Les contre-propositions des radios au sujet des directives émises par l’Independent Broadcasting Authority (IBA) au sujet des émissions politiques durant cette présente campagne électorale seront soumises à la direction de l’IBA cet après-midi. C’est ce qui ressort d’une réunion tenue vers midi entre les responsables des radios privées, la MBC et l’IBA au siège de l’autorité régulatrice de l’audiovisuel.
Cette rencontre dans les locaux de l’IBA fait suite à la publication de directives dans lesquelles le régulateur interdit aux radios privées et à la MBC de diffuser des émissions politiques de type « phone-in/call-in » en direct ou enregistrées, cela du 20 novembre jusqu’au « close of polling », soit jusqu’à la fin du processus électoral, le lundi 10 décembre. « Nous avons expliqué notre position et expliqué aux responsables des radios que les directives sont basées sur la réglementation française qui suspend les programmes d’expression en direct en période de campagne électorale », nous a expliqué le Chairman de l’IBA, Trilock Dwarka, peu après la fin de la rencontre avec les responsables des radios.
Dans ses « Directives for the Village Council, Municipal City Council and Municipal Town Council Elections 2012 » en date du 20 novembre 2012, envoyées à la MBC et aux trois radios privées, l’IBA écrit que « Broadcasting licensees shall not broadcast any live or recorded phone-in or call-in programmes on political matters or politically-related matters, from, and inclusive of the date fixed by the Electoral Supervisory Commission for the withdrawal of candidates up to and including close of polling ». Rappelons que les dates fixées pour les retraits de candidatures pour les élections villageoises était le 20 novembre à 15 h et pour les municipales le 24 à 15 h.
Le Chairman de l’IBA précise que ces directives sont en vigueur pour uniquement une catégorie de programmes, à savoir les émissions politiques dans le cadre de campagnes électorales où les auditeurs interviennent en direct, et non pas à l’ensemble des programmes de types « phone-in/call-in » des radios.
Ces directives font sourciller particulièrement les responsables des radios privées qui y voient une atteinte à la liberté d’expression. « Notre souci est de garantir l’équité à l’antenne.
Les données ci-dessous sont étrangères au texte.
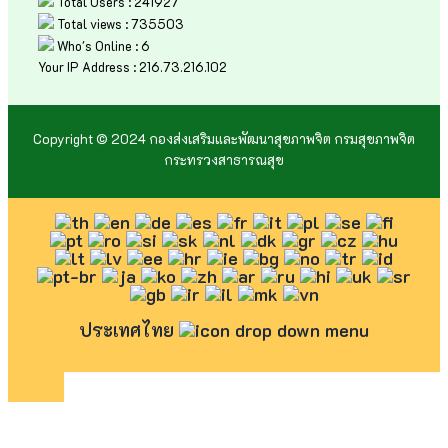
Total Users : 241927
Total views : 735503
Who's Online : 6
Your IP Address : 216.73.216.102
Copyright © 2024 กองส่งเสริมและพัฒนาสุขภาพจิต กรมสุขภาพจิต
กระทรวงสาธารณสุข
ประเทศไทย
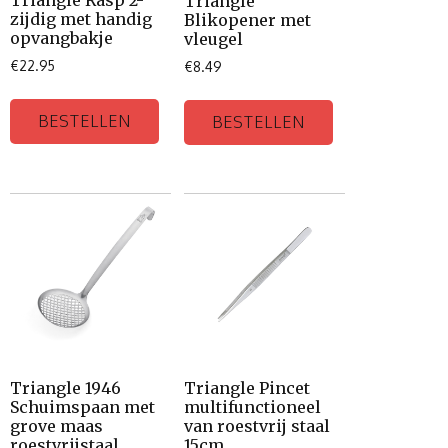
Triangle Rasp 2-
Triangle
zijdig met handig
Blikopener met
opvangbakje
vleugel
€
22.95
€
8.49
BESTELLEN
BESTELLEN
Triangle 1946
Triangle Pincet
Schuimspaan met
multifunctioneel
grove maas
van roestvrij staal
roestvrijstaal
15cm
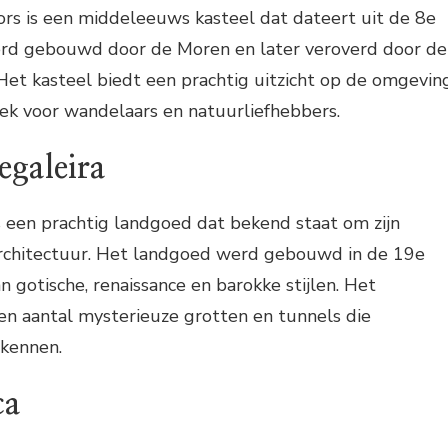
ors is een middeleeuws kasteel dat dateert uit de 8e
rd gebouwd door de Moren en later veroverd door de
Het kasteel biedt een prachtig uitzicht op de omgevin
lek voor wandelaars en natuurliefhebbers.
egaleira
s een prachtig landgoed dat bekend staat om zijn
architectuur. Het landgoed werd gebouwd in de 19e
n gotische, renaissance en barokke stijlen. Het
en aantal mysterieuze grotten en tunnels die
kennen.
ca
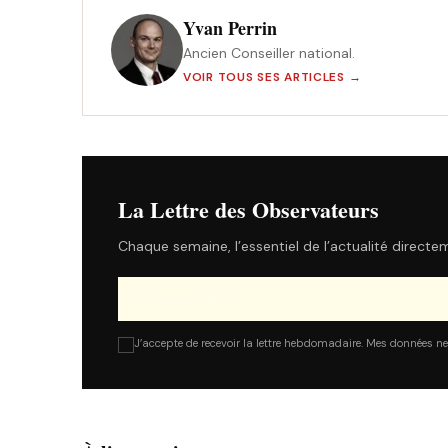
Yvan Perrin
Ancien Conseiller national.
VOIR TOUS SES ARTICLES →
La Lettre des Observateurs
Chaque semaine, l’essentiel de l’actualité directe
J’accepte de recevoir la lettre hebdomadaire. Mes données ne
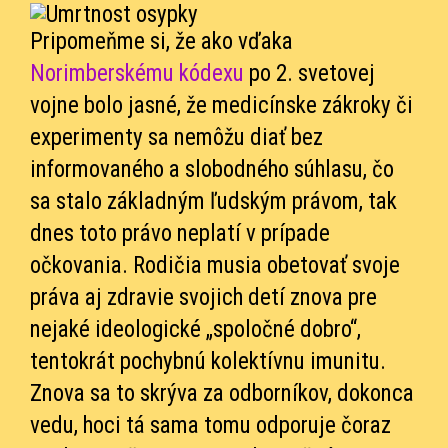
Pripomeňme si, že ako vďaka
Norimberskému kódexu
po 2. svetovej
vojne bolo jasné, že medicínske zákroky či
experimenty sa nemôžu diať bez
informovaného a slobodného súhlasu, čo
sa stalo základným ľudským právom, tak
dnes toto právo neplatí v prípade
očkovania. Rodičia musia obetovať svoje
práva aj zdravie svojich detí znova pre
nejaké ideologické „spoločné dobro“,
tentokrát pochybnú kolektívnu imunitu.
Znova sa to skrýva za odborníkov, dokonca
vedu, hoci tá sama tomu odporuje čoraz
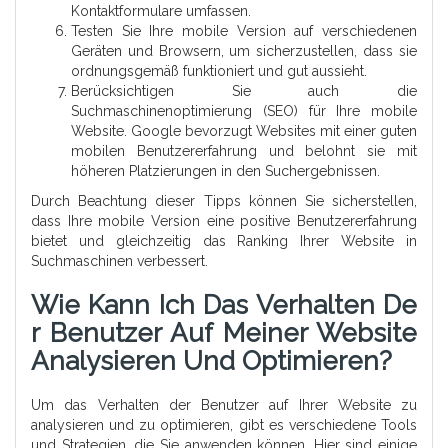
Kontaktformulare umfassen.
Testen Sie Ihre mobile Version auf verschiedenen
Geräten und Browsern, um sicherzustellen, dass sie
ordnungsgemäß funktioniert und gut aussieht.
Berücksichtigen Sie auch die
Suchmaschinenoptimierung (SEO) für Ihre mobile
Website. Google bevorzugt Websites mit einer guten
mobilen Benutzererfahrung und belohnt sie mit
höheren Platzierungen in den Suchergebnissen.
Durch Beachtung dieser Tipps können Sie sicherstellen,
dass Ihre mobile Version eine positive Benutzererfahrung
bietet und gleichzeitig das Ranking Ihrer Website in
Suchmaschinen verbessert.
Wie Kann Ich Das Verhalten De
R Benutzer Auf Meiner Website
Analysieren Und Optimieren?
Um das Verhalten der Benutzer auf Ihrer Website zu
analysieren und zu optimieren, gibt es verschiedene Tools
und Strategien, die Sie anwenden können. Hier sind einige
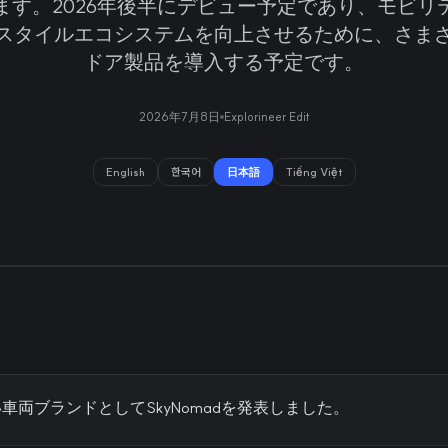
ます。2026年後半にデビュー予定であり、モビリ
スタイルエコシステムを向上させるために、さま
ドア製品を導入する予定です。
2026年7月8日
Explorineer Edit
English
한국어
日本語
Tiếng Việt
車両ブランドとしてSkyNomadを発表しました。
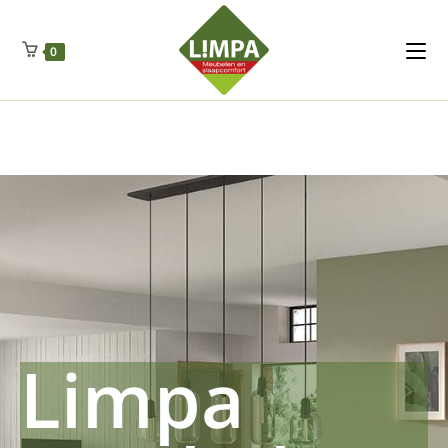
Kleidermax
Anhangerma
Sommersch
Regenschut
Zockerpro
Eiweissmax
Drueckerpro
Poolwelten
Fettsauren
Dekemax
Kapselmed
Hosewelt
Taschewelt
0
Luftkuhlen
Zauberfan
Lenkerhalt
Netzfenste
Insektensc
Boxkuhlen
Wurfeleis
Limpa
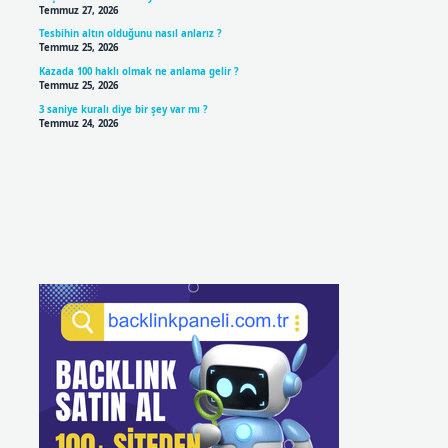
Temmuz 27, 2026
Tesbihin altın olduğunu nasıl anlarız ?
Temmuz 25, 2026
Kazada 100 haklı olmak ne anlama gelir ?
Temmuz 25, 2026
3 saniye kuralı diye bir şey var mı ?
Temmuz 24, 2026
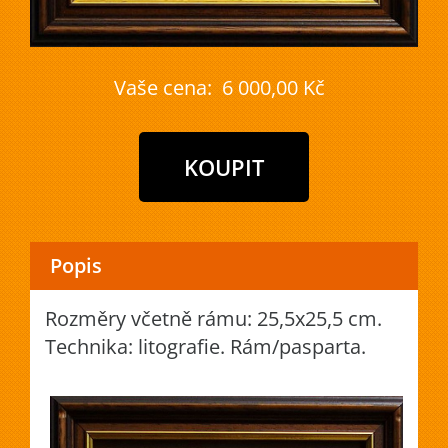
Vaše cena:
6 000,00 Kč
Popis
Rozměry včetně rámu: 25,5x25,5 cm.
Technika: litografie. Rám/pasparta.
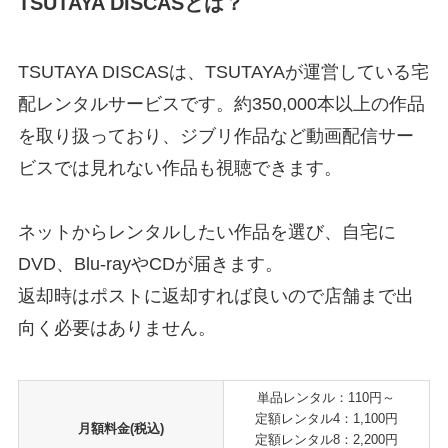
TSUTAYA DISCASとは？
TSUTAYA DISCASは、TSUTAYAが運営している宅
配レンタルサービスです。約350,000本以上の作品
を取り扱っており、ジブリ作品など動画配信サー
ビスでは見れない作品も視聴できます。
ネットからレンタルしたい作品を選び、自宅に
DVD、Blu-rayやCDが届きます。
返却時はポストに返却すれば良いので店舗まで出
向く必要はありません。
単品レンタル：110円～
定額レンタル4：1,100円
月額料金(税込)
定額レンタル8：2,200円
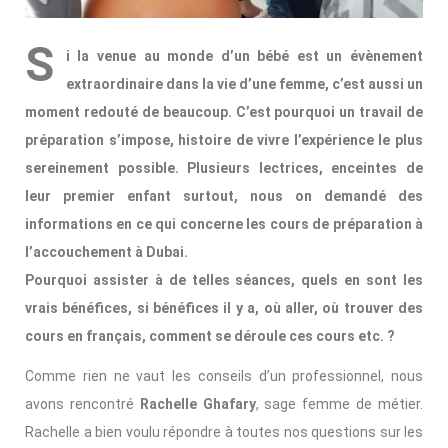
S
i la venue au monde d’un bébé est un évènement
extraordinaire dans la vie d’une femme, c’est aussi un
moment redouté de beaucoup. C’est pourquoi un travail de
préparation s’impose, histoire de vivre l’expérience le plus
sereinement possible. Plusieurs lectrices, enceintes de
leur premier enfant surtout, nous on demandé des
informations en ce qui concerne les cours de préparation à
l’accouchement à Dubai.
Pourquoi assister à de telles séances, quels en sont les
vrais bénéfices, si bénéfices il y a, où aller, où trouver des
cours en français, comment se déroule ces cours etc. ?
Comme rien ne vaut les conseils d’un professionnel, nous
avons rencontré
Rachelle
Ghafary
, sage femme de métier.
Rachelle a bien voulu répondre à toutes nos questions sur les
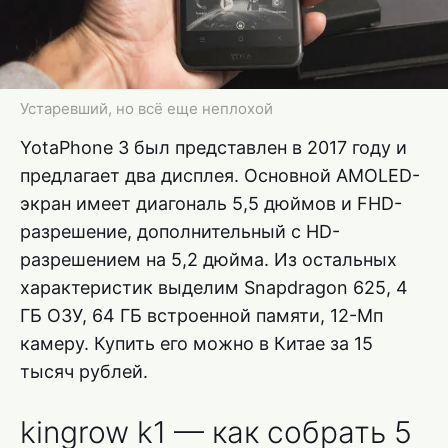
Устаревший, но всё еще неплохой
YotaPhone 3 был представлен в 2017 году и
предлагает два дисплея. Основной AMOLED-
экран имеет диагональ 5,5 дюймов и FHD-
разрешение, дополнительный с HD-
разрешением на 5,2 дюйма. Из остальных
характеристик выделим Snapdragon 625, 4
ГБ ОЗУ, 64 ГБ встроенной памяти, 12-Мп
камеру. Купить его можно в Китае за 15
тысяч рублей.
kingrow k1 — как собрать 5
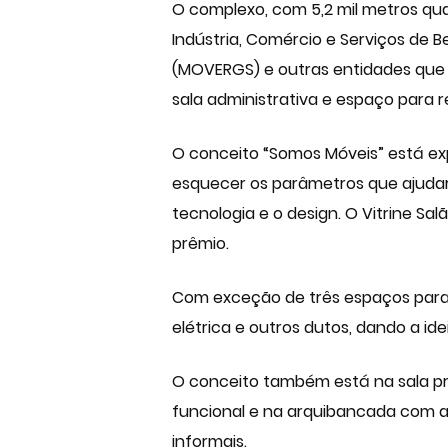
O complexo, com 5,2 mil metros qu
Indústria, Comércio e Serviços de 
(MOVERGS) e outras entidades que
sala administrativa e espaço para r
O conceito “Somos Móveis” está exp
esquecer os parâmetros que ajudara
tecnologia e o design. O Vitrine
Sal
prêmio.
Com exceção de três espaços para 
elétrica e outros dutos, dando a ide
O conceito também está na sala pr
funcional e na arquibancada com 
informais.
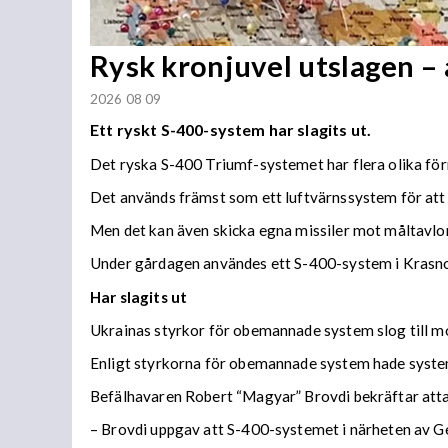
Rysk kronjuvel utslagen –
2026 08 09
Ett ryskt S-400-system har slagits ut.
Det ryska S-400 Triumf-systemet har flera olika fö
Det används främst som ett luftvärnssystem för att s
Men det kan även skicka egna missiler mot måltavlor
Under gårdagen användes ett S-400-system i Krasnoda
Har slagits ut
Ukrainas styrkor för obemannade system slog till mo
Enligt styrkorna för obemannade system hade syste
Befälhavaren Robert “Magyar” Brovdi bekräftar att
– Brovdi uppgav att S-400-systemet i närheten av G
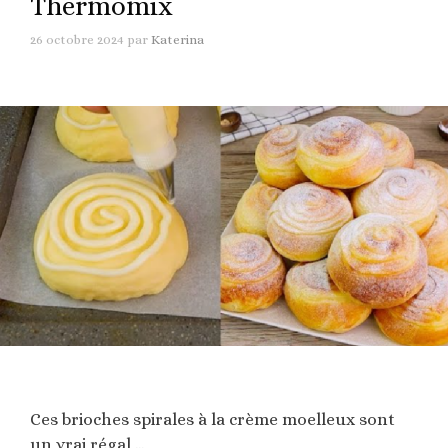
Thermomix
26 octobre 2024
par
Katerina
Ces brioches spirales à la crème moelleux sont
un vrai régal …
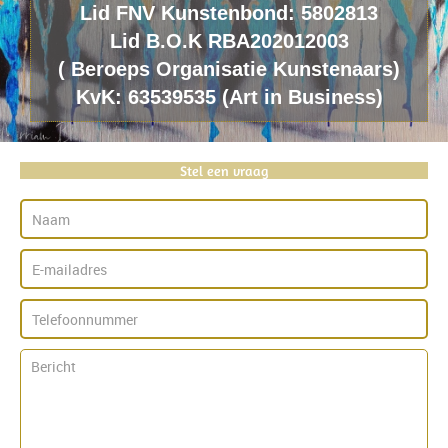
Lid FNV Kunstenbond: 5802813
Lid B.O.K RBA202012003
(
B
eroeps
O
rganisatie
K
unstenaars)
KvK: 63539535 (Art in Business)
Stel een vraag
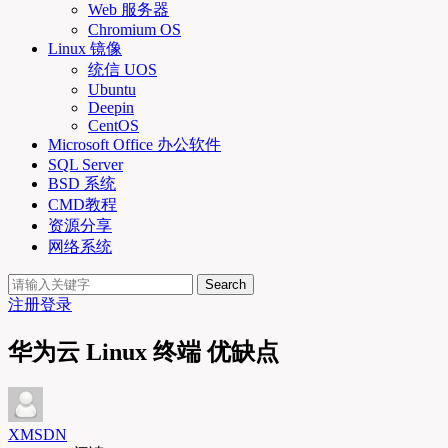
Web 服务器
Chromium OS
Linux 镜像
统信 UOS
Ubuntu
Deepin
CentOS
Microsoft Office 办公软件
SQL Server
BSD 系统
CMD教程
资源分享
网络系统
Search
注册
登录
华为云 Linux 终端 优缺点
XMSDN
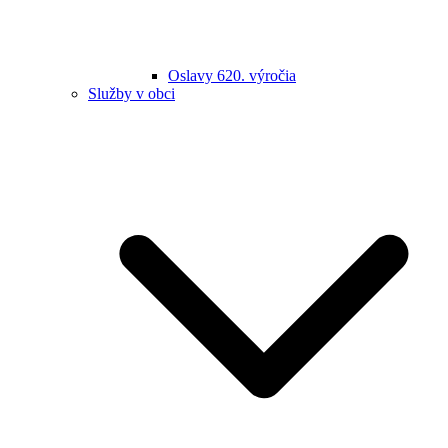
Oslavy 620. výročia
Služby v obci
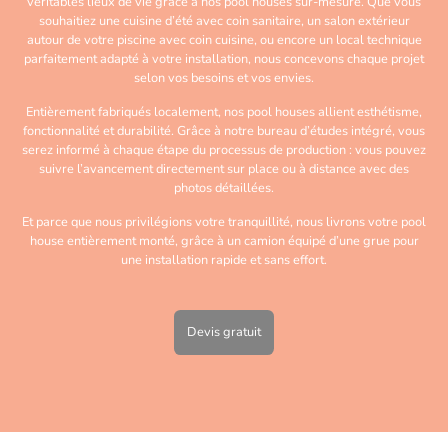
véritables lieux de vie grâce à nos pool houses sur-mesure. Que vous
souhaitiez une cuisine d’été avec coin sanitaire, un salon extérieur
autour de votre piscine avec coin cuisine, ou encore un local technique
parfaitement adapté à votre installation, nous concevons chaque projet
selon vos besoins et vos envies.
Entièrement fabriqués localement, nos pool houses allient esthétisme,
fonctionnalité et durabilité. Grâce à notre bureau d’études intégré, vous
serez informé à chaque étape du processus de production : vous pouvez
suivre l’avancement directement sur place ou à distance avec des
photos détaillées.
Et parce que nous privilégions votre tranquillité, nous livrons votre pool
house entièrement monté, grâce à un camion équipé d’une grue pour
une installation rapide et sans effort.
Devis gratuit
Nous sommes ouverts à toute proposition émanant des responsables des radios », répond Trilock Dwarka. Ces directives, explique notre interlocuteur, ont été émises dans le souci du respect de l’équilibre et de l’égalité au niveau des interventions.
L’Union syndicale des employés de la presse (USEP) a de son côté émis un communiqué de presse ce matin dans lequel elle souligne que l’expression de l’opinion politique est un élément indispensable dans le déroulement de la vie démocratique à Maurice, durant ou hors des campagnes électorales et qu’en privant les auditeurs de cette ouverture démocratique, l’IBA les juge incapables de distinguer le faux du vrai et de prendre une décision éclairée, entravant par la même occasion la liberté des radios. L’USEP estime que ces « directives » de l’IBA constituent une violation inacceptable de l’exercice de la liberté d’expression (qui comprend, entre autres, la liberté de la presse, la liberté de conscience et d’opinion). « C’est un recul de la démocratie. L’IBA dispose déjà d’assez de sauvegarde pour s’assurer d’un fair, equitable, balanced, accurate and impartial reporting of political events and fair, equitable and balanced coverage to all parties, alliances and independent candidates at elections », écrit le Comité exécutif de l’USEP.